I recently read about a Marine Corp mess sergeant Willard Chamberlin, who was deployed to Okinawa toward the end of World War II.  Sgt. Chamberlin quit high school in 1943 and decided to join the Marines. He went to cooks and bakers school and from there was sent to the war in the South Pacific.  Sgt. Chamberlin cooked in the 3rd Amphibious Corp attached to a battalion of the 155 ‘Long Tom’ field guns,  attached to the 1st Marine Division. On board the ship they were not quite sure where they would be heading,  but they ended up in a landing ship off the beach in Okinawa.  Sgt. Chamberlin goes on to explain that close to arriving they had been told where they would be going and what their orders were.  According to Sgt. Chamberlin not long after they arrived the Japanese Kamikaze (suicide pilots) came down and hit the water near to their ship and blew up. ” The explosion rocked our LST (landing ship) so badly the chains holding some of the 155 millimeter cannons broke and the weight aboard our ship shifted,” he said.(1) “The captain of our LST ran the ship on the beach, opened the bow doors and we stepped onto the sand without getting our feet wet,” Chamberlin recalled. (2)  There was no impending danger when they exited the ship.  A few weeks later the Marines had seized the north end of the 70 mile island without much conflict.

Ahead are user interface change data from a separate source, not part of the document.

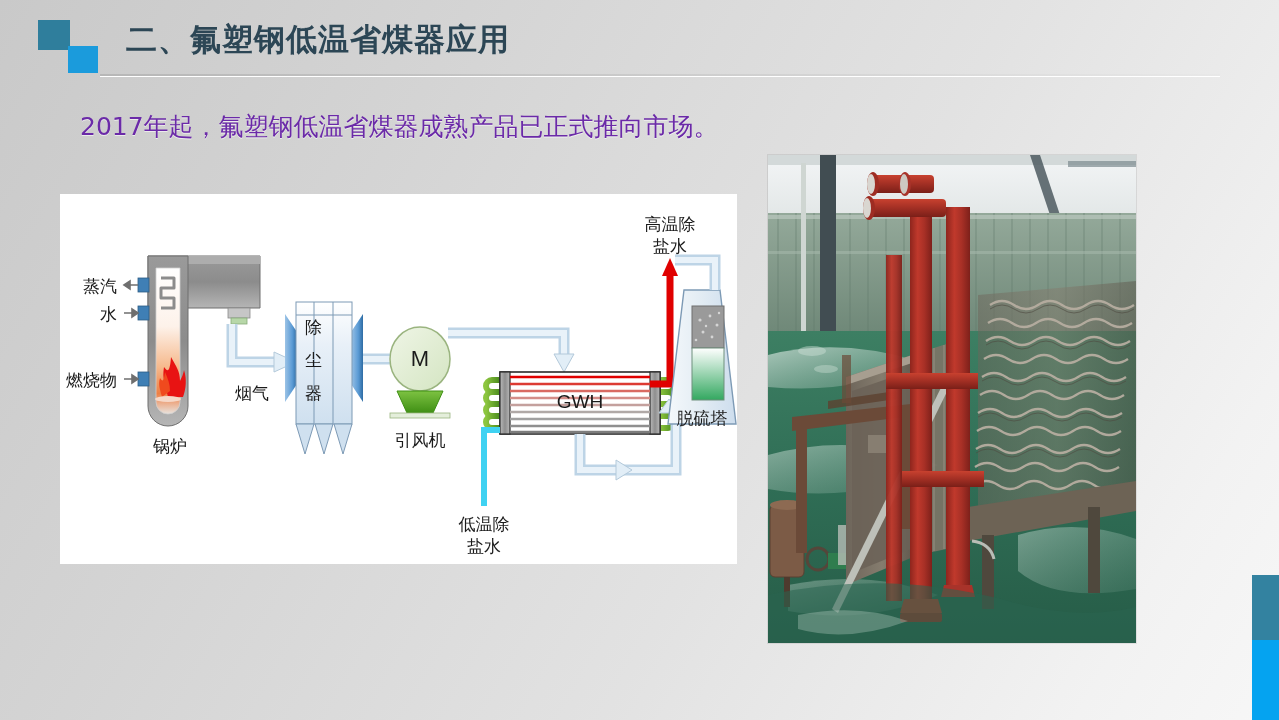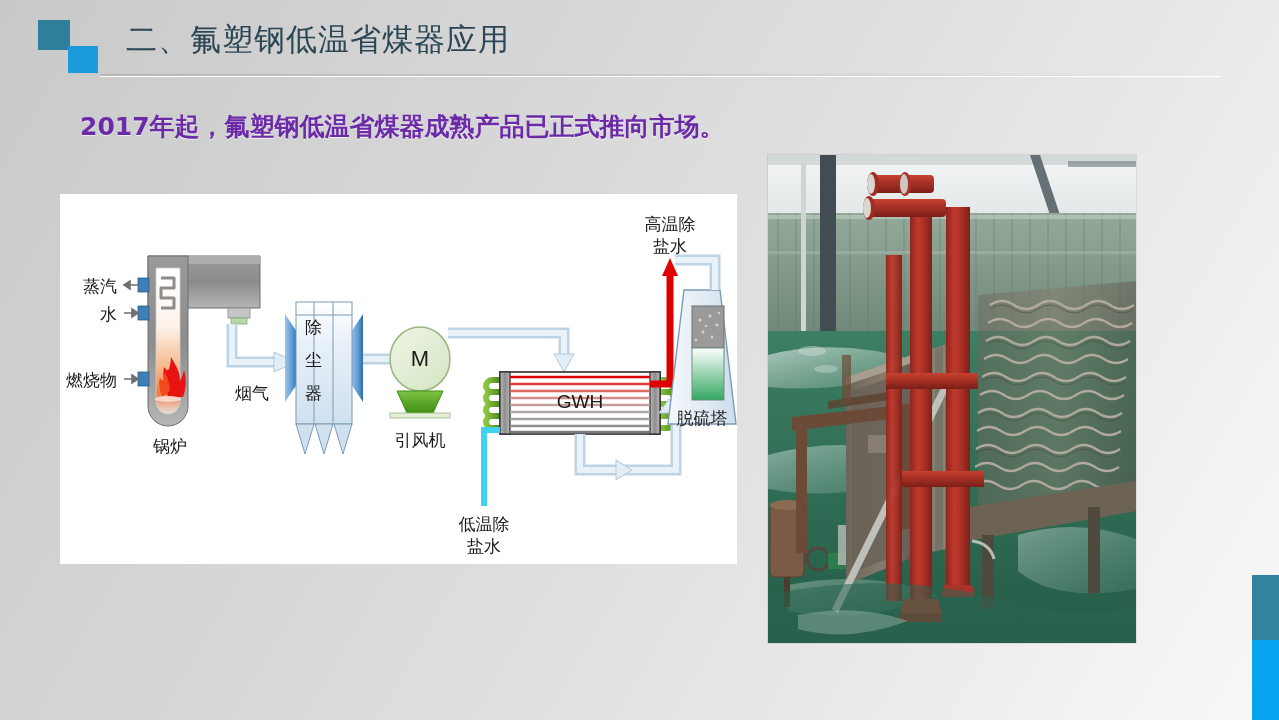--- a/index.html
+++ b/index.html
@@ -8,33 +8,33 @@
     font-family:"Liberation Sans","DejaVu Sans",sans-serif;
     background:linear-gradient(120deg,#c9c9c9 0%,#d4d4d4 28%,#e2e2e2 60%,#f2f2f2 88%,#f7f7f7 100%);
     position:relative;
   }
   
   #title-deco { position:absolute; left:38px; top:20px; width:64px; height:50px; }
   #deco-sq-top { position:absolute; left:0; top:0; width:32px; height:30px; background:#2f7e9c; }
   #deco-sq-bot { position:absolute; left:30px; top:26px; width:30px; height:27px; background:#1b9bdc; }
   #slide-title {
     position:absolute; left:126px; top:19px;
-    font-size:31px; font-weight:normal; color:#2c4655;
+    font-size:31px; font-weight:bold; color:#2c4655;
     letter-spacing:1px; white-space:nowrap;
     font-family:"DejaVu Sans","Liberation Sans",sans-serif;
   }
   #title-rule {
     position:absolute; left:100px; top:74px; width:1120px; height:3px;
     background:linear-gradient(90deg,#b7b7b7 0%,#c9c9c9 45%,#e8e8e8 100%);
     border-bottom:1px solid #ffffff;
   }
   
   #subtitle {
     position:absolute; left:80px; top:110px;
-    font-size:25px; font-weight:bold; color:#6b2aa8;
+    font-size:25px; font-weight:normal; color:#6b2aa8;
     white-space:nowrap; text-shadow:0 1px 0 rgba(255,255,255,.6);
     font-family:"DejaVu Sans","Liberation Sans",sans-serif;
   }
   
   #diagram-panel {
     position:absolute; left:60px; top:194px; width:677px; height:370px;
     background:#ffffff;
   }
   #diagram-svg { display:block; width:677px; height:370px; }
   .cn { font-family:"DejaVu Sans","Liberation Sans",sans-serif; }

So this is where this little piece of his story became interesting to me.  Sgt. Chamberlin was told to prepare some food for the troops. So he did, he set up on the beach and made them some soup and coffee. Now the article doesn’t say what kind of soup he made but I’m sure it was well received and appreciated by the troops. I’m sure they used whatever field rations that were available to them at the time. The usual rations could be a can of chicken soup  He goes on to explain “while cooking on the beach an object flew right by his head and buried itself in the sand by his feet.”(3)  When they dug up the object they found it was a piece of shrapnel approximately 20 inches long, 5 inches wide and 2 inches thick.  I thought to myself could you imagine setting up your grill in your backyard and something like that nearly missing your head and feet and impaling into your grass? I realized that the men that fought out there during the war were not sitting at tables enjoying a family sit down dinner but they were being served by cooks out in the field who would prepare any rations they had available.    

As for Willard Chamberlin the Marin Corp mess Sgt and rifleman, he saw the final days of the fight for Okinawa that ended on the beach at the south side of the island.  He spent a year or so in Okinawa after it ended and returned home in May of 1946.


(1-3) War Tales,  Sgt. Willard Chamberlin with 1 st Marine Division at Okinawa during WW II, by Don Moore


Sgt Willard Chamberlin at 17 when he graduated from the cooks and bakers school in the Marines.
Sgt. Chamberlin on the left and a few of his cooks stationed on Okinawa.